While one can debate the merits of specific amendments contained in the bill, the process by which it was developed was remarkable for its transparency and the quality of assessment applied to it. The bill presented this fall was the final iteration of a process of consultation with parliament and the interested public that had been going on for more than two years.

The parliamentary focus for this consultative process was (and is) the Parliamentary Joint Committee on Intelligence and Security (PJCIS), a bipartisan committee of both the Senate (which is elected in Australia) and the House. Its role includes reviewing the administration and expenditure of the S&I agencies as well as undertaking inquiries on any matter relating to these agencies upon request by the responsible minister or pursuant to a parliamentary resolution.

The PJCIS, alongside the independent office of the Inspector General of Intelligence and Security, which has a mandate to review the operations of the S&I agencies, provide a potent and comprehensive oversight function that others might well wish to emulate.

Certainly Canada lacks an equivalently dedicated and empowered parliamentary committee. The partial and uncoordinated oversight functions of the Security and Intelligence Review Committee for CSIS and the Commissioner for CSEC call for remedial action.

Beyond the disparities in oversight mechanisms and capabilities between Australia and Canada, what is most notable is the qualitatively different approach taken by the Australian authorities to the development and scrutiny of new legislation in an important but inherently sensitive field.
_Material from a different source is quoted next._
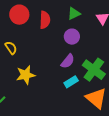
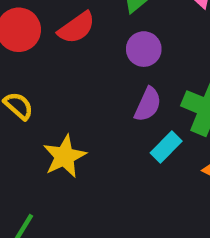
red semicircle: (45, 20) -> (77, 28), turned 66

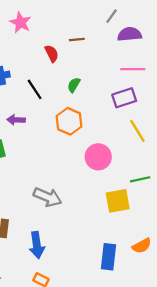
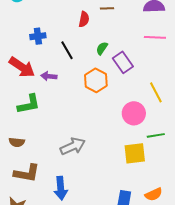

In particular, I would highlight the cooperative interaction between the government and the PJCIS in the development of national security legislation.
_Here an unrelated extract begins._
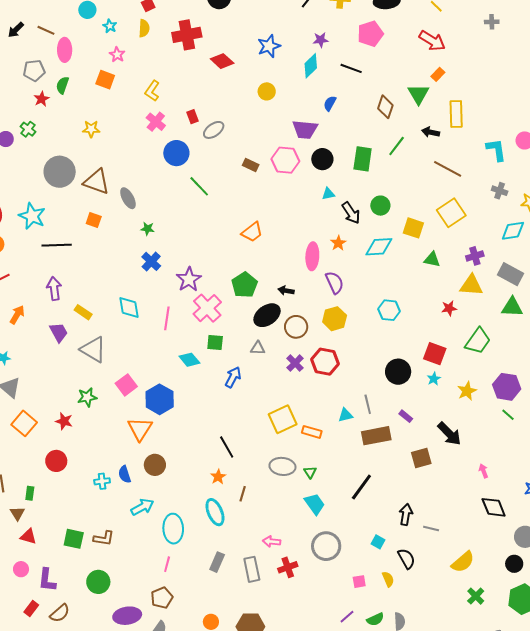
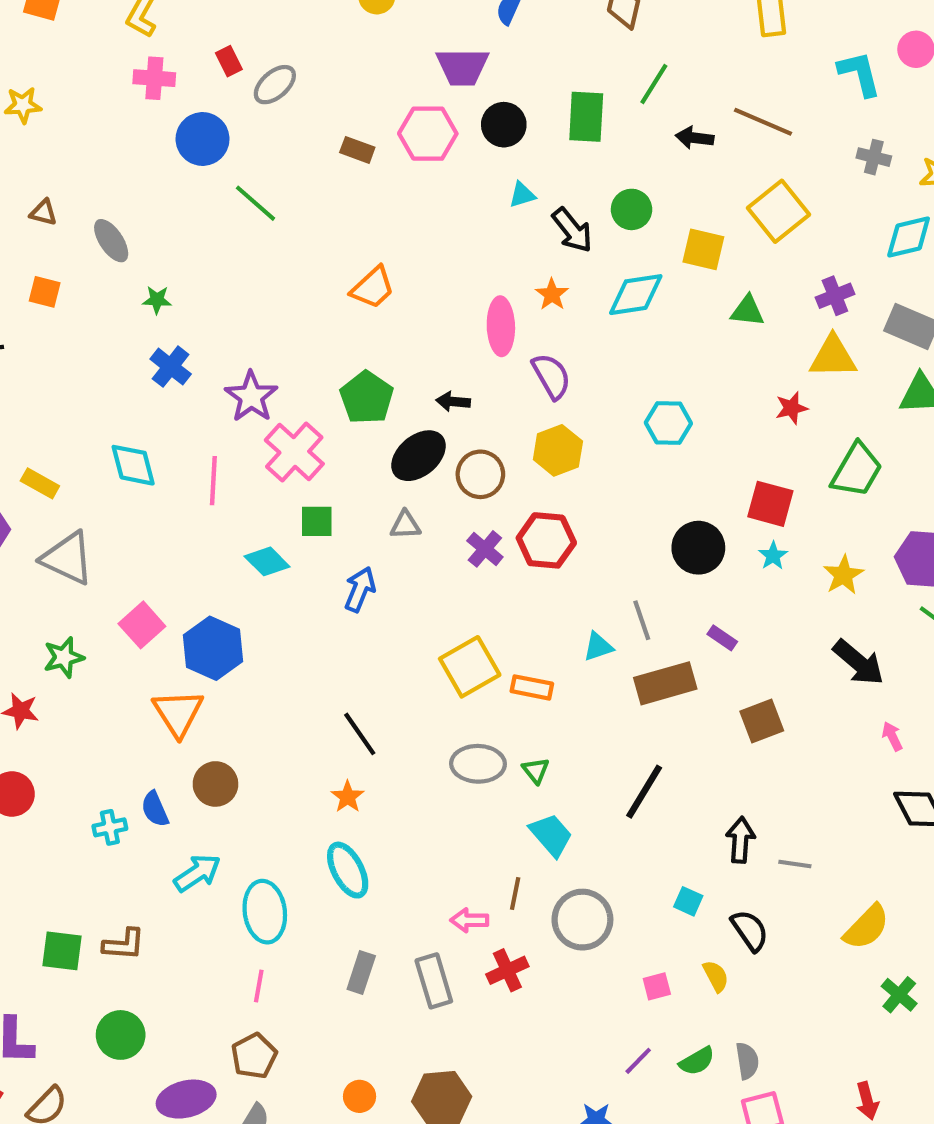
pink cross: (156, 122) -> (154, 78), turned -30
black arrow: (431, 132) -> (695, 138), moved
brown triangle: (97, 182) -> (43, 213), size x0.5
black arrow: (449, 434) -> (859, 662), moved
brown line: (243, 494) -> (515, 894), moved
In July 2012, on the basis of a substantive discussion paper, Australia’s Attorney General requested the PJCIS undertake an inquiry into changes being considered for the S&I agencies. After a thorough review that included six public and four private hearings and the receipt of 236 submissions, the PJCIS tabled in June 2013 its unanimous report with 43 recommendations. Having digested this input, the Attorney General developed a bill to implement the government’s response to the report.

The government then went back to the PJCIS to request a second inquiry “to scrutinize whether the bill appropriately implements recommendations agreed by the Committee last year and to assess the balance of national security and safeguards proposed in the bill.” In other words, the Australian government acknowledges the authority of the PJCIS in assessing this subject matter, has formulated its bill in light of the committee’s recommendations and is now checking with it once again to validate that the bills content is actually aligned with those recommendations.
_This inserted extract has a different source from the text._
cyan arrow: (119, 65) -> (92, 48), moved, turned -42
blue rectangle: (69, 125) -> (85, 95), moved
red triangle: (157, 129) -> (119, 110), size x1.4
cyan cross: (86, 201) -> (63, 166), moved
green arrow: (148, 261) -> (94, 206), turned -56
Although the PJCIS did express some discontent with the constrained timelines for this second review, it duly followed up with another inquiry. This included another two public hearings as well as two classified meetings and garnered a further thirty submissions by the public.

The PJCIS issued its report in September 2014 with 17 new recommendations for consideration. One of these encouraged the government to augment the resources of the Inspector General of Intelligence and Security. Another recommended the government fill the vacant position of National Security Legislation Monitor, another element of the mutually reinforcing oversight system for the Australian S&I community.

Taken together, these recommendations, as the PJCIS report notes, “…are intended to strengthen the integrity of the bill – that is, to improve safeguards and strengthen public confidence that the powers it extends cannot be used in a way that goes beyond their legitimate policy intent.” On this basis the committee was prepared to recommend that, subsequent to further debate in both houses, parliament pass the bill.

Significantly for the citizens that will be subject to its outcome, this process of developing national security legislation was undertaken with maximum transparency. While the PJCIS does receive classified information (a crucial aspect of its effectiveness), all of its reports and related material are publicly accessible on the committee’s comprehensive website.

All in all, a refreshingly open and professional approach to a serious task and one that other democracies would be wise to study.